CHAPTER XII
The Bradford Committee Report
The Bradford Committee ignores its reference. It recommends measures that would cost $6,500,000 a year, in the hope of satisfying the postal employees, who had asked for $12,500,000 a year. Lord Stanley, Postmaster General, rejects the Bradford Committee’s Report; but grants increases in wages and salaries aggregating $1,861,500 a year.
In the preceding chapter it was stated that the Government in August, 1903, appointed Sir Edward Bradford, Mr. Charles Booth, Mr. Thomas Brodrick, Mr. R. Burbidge, and Mr. Samuel Fay a Committee “to inquire into the scales of pay received by the undermentioned classes of Established Post Office Servants, and to report whether, having regard to the conditions of their employment and to the rates current in other occupations, the remuneration of (a) Postmen, (b) Sorters (London), (c) Telegraphists (London), (d) Sorting Clerks and Telegraphists (Provincial) is adequate.” No further question was submitted to the Committee.
The Committee, in May, 1904, reported: “We have not seen our way to obtain any specific evidence as to the comparative rates of wages current in other occupations. So far as regards this portion of the reference to us,[209] we came to the conclusion that no really useful purpose would be served by asking employers of labor to furnish precise details of the wages paid by them. Certain official information is already available, being obtained and published from time to time by the Board of Trade. This information, supplemented by our own experience, affords more reliable data than any particulars we could hope to obtain in the way of evidence within the limits of an inquiry of reasonable duration.
Business Methods not applicable in State Service
“Moreover, it is difficult to make any valid comparison between a National Postal Service and any form of private industrial employment, the entire conditions being necessarily so different; payment by results and promotion or dismissal according to the will of the employer being inapplicable if not impossible under the State.”[210]
The Committee’s report covers nineteen pages, but only these two paragraphs are in answer to the reference given to the Committee. In them the Committee reports its failure; and with that report of failure the Committee should have contented itself, under all of the rules of procedure governing Committees and Commissions appointed by the British Government. But the Committee ignored the established rules of procedure, roamed about at will, and reopened many of the questions settled by the Tweedmouth Committee, which had sat two years, and had taken upward of a thousand closely printed folio pages of evidence. The Bradford Committee did this in violation of the established usage of the country, as well as in spite of the fact that Mr. Austen Chamberlain, Postmaster General, had closed the speech in which he announced his resolve to appoint the Committee, with the words that he wanted advice on the question of comparative wages only and that he refused to transfer to “any Committee the duty of regulating in all its details the daily administration and work of the Post Office.”

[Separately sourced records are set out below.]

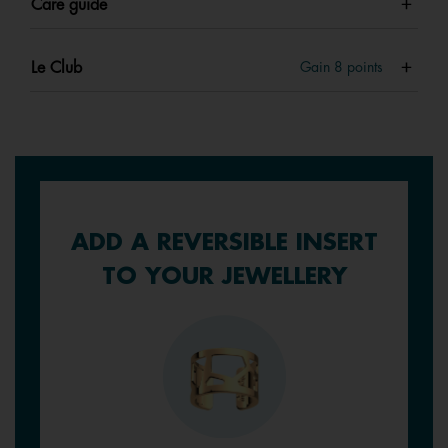
Care guide
Le Club
Gain
8
points
ADD A REVERSIBLE INSERT
TO YOUR JEWELLERY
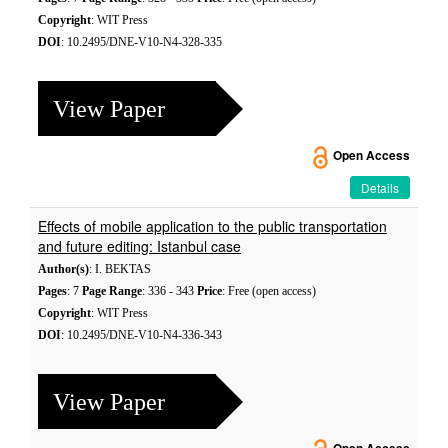
Copyright
: WIT Press
DOI
: 10.2495/DNE-V10-N4-328-335
View Paper
Open Access
Details
Effects of mobile application to the public transportation
and future editing: Istanbul case
Author(s)
: I. BEKTAS
Pages
: 7
Page Range
: 336 - 343
Price
: Free (open access)
Copyright
: WIT Press
DOI
: 10.2495/DNE-V10-N4-336-343
View Paper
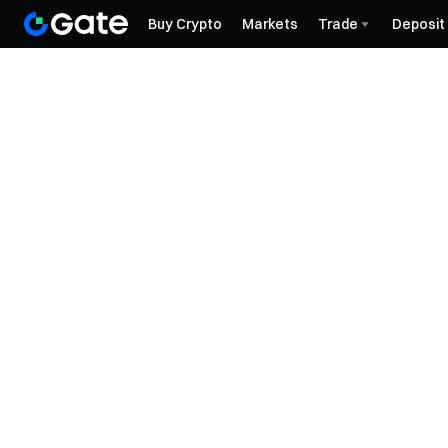
Buy Crypto
Markets
Trade
Deposit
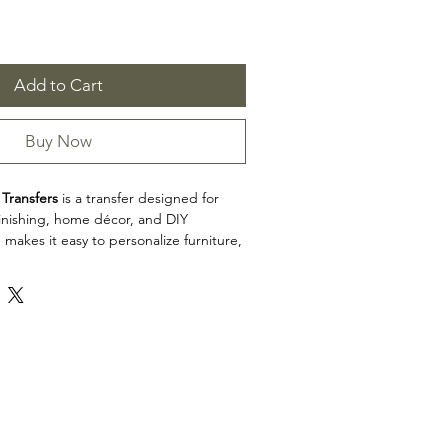
Add to Cart
Buy Now
 Transfers
is a transfer designed for
efinishing, home décor, and DIY
 makes it easy to personalize furniture,
cabinets, trays, frames, and other
h detailed artwork.
n: Transfers
Transfers is a great choice for makers,
d craft enthusiasts looking to add
 restoration, upcycling, and home décor
e product dimensions before planning
esign fits your intended application.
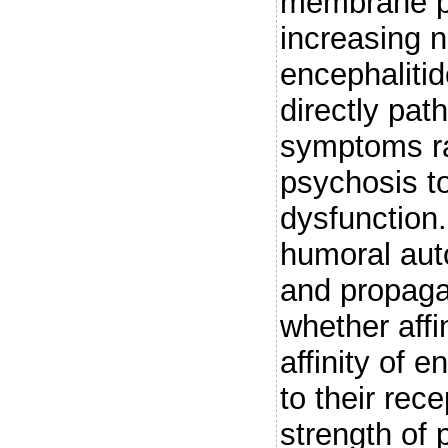
membrane pr
increasing 
encephaliti
directly pa
symptoms ra
psychosis t
dysfunction.
humoral aut
and propag
whether affi
affinity of 
to their rec
strength of 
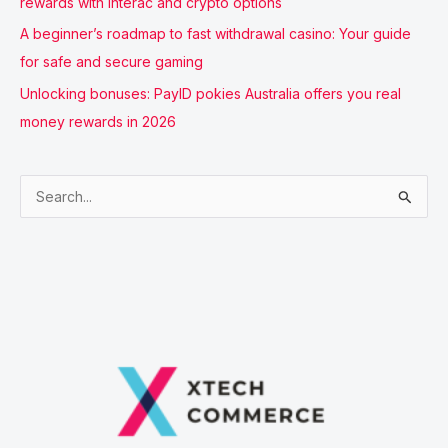
rewards with Interac and crypto options
A beginner’s roadmap to fast withdrawal casino: Your guide
for safe and secure gaming
Unlocking bonuses: PayID pokies Australia offers you real
money rewards in 2026
S
e
a
r
c
h
f
o
r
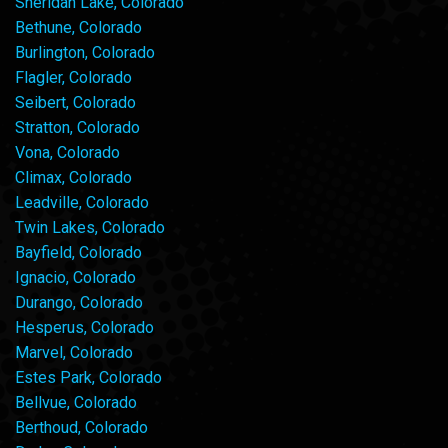
Sheridan Lake, Colorado
Bethune, Colorado
Burlington, Colorado
Flagler, Colorado
Seibert, Colorado
Stratton, Colorado
Vona, Colorado
Climax, Colorado
Leadville, Colorado
Twin Lakes, Colorado
Bayfield, Colorado
Ignacio, Colorado
Durango, Colorado
Hesperus, Colorado
Marvel, Colorado
Estes Park, Colorado
Bellvue, Colorado
Berthoud, Colorado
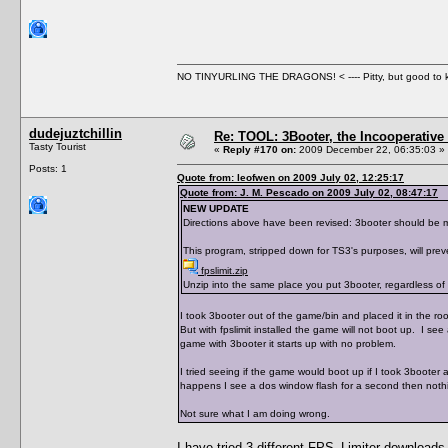
NO TINYURLING THE DRAGONS! < ---- Pitty, but good to
dudejuztchillin
Re: TOOL: 3Booter, the Incooperativ
Tasty Tourist
«
Reply #170 on:
2009 December 22, 06:35:03 »
Posts: 1
Quote from: leofwen on 2009 July 02, 12:25:17
Quote from: J. M. Pescado on 2009 July 02, 08:47:17
NEW UPDATE
Directions above have been revised: 3booter should be mov
This program, stripped down for TS3's purposes, will prev
fpslimit.zip
Unzip into the same place you put 3booter, regardless of w
I took 3booter out of the game/bin and placed it in the root 
But with fpslimit installed the game will not boot up. I see
game with 3booter it starts up with no problem.
I tried seeing if the game would boot up if I took 3booter a
happens I see a dos window flash for a second then nothin
Not sure what I am doing wrong.
I have tried 3 different FPS_Limiter downloads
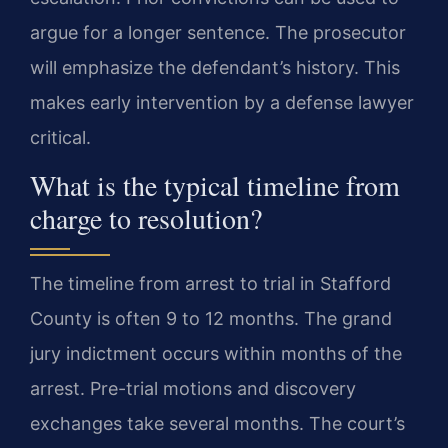
argue for a longer sentence. The prosecutor
will emphasize the defendant’s history. This
makes early intervention by a defense lawyer
critical.
What is the typical timeline from
charge to resolution?
The timeline from arrest to trial in Stafford
County is often 9 to 12 months. The grand
jury indictment occurs within months of the
arrest. Pre-trial motions and discovery
exchanges take several months. The court’s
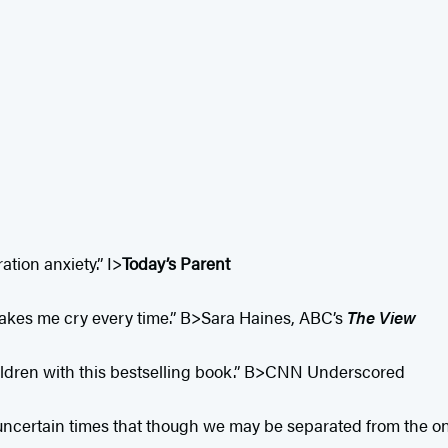
tion anxiety.” I>
Today’s Parent
y makes me cry every time.” B>Sara Haines, ABC’s
The View
hildren with this bestselling book.” B>CNN Underscored
 uncertain times that though we may be separated from the on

Upon the Report of the Committee, The Economist[211] (London) commented as follows: “This Committee was asked to compare the wages of Post Office servants with those paid for corresponding work outside. Their answer was, in effect, that no such comparison could be instituted. Why, when postal servants are taken from various ascertained classes [of society], it should be impossible to compare their pay with that ordinarily received by the same classes in other employments is not obvious. What is obvious is that the Committee either mistook the inquiry entrusted to them, or did not choose to enter upon it.”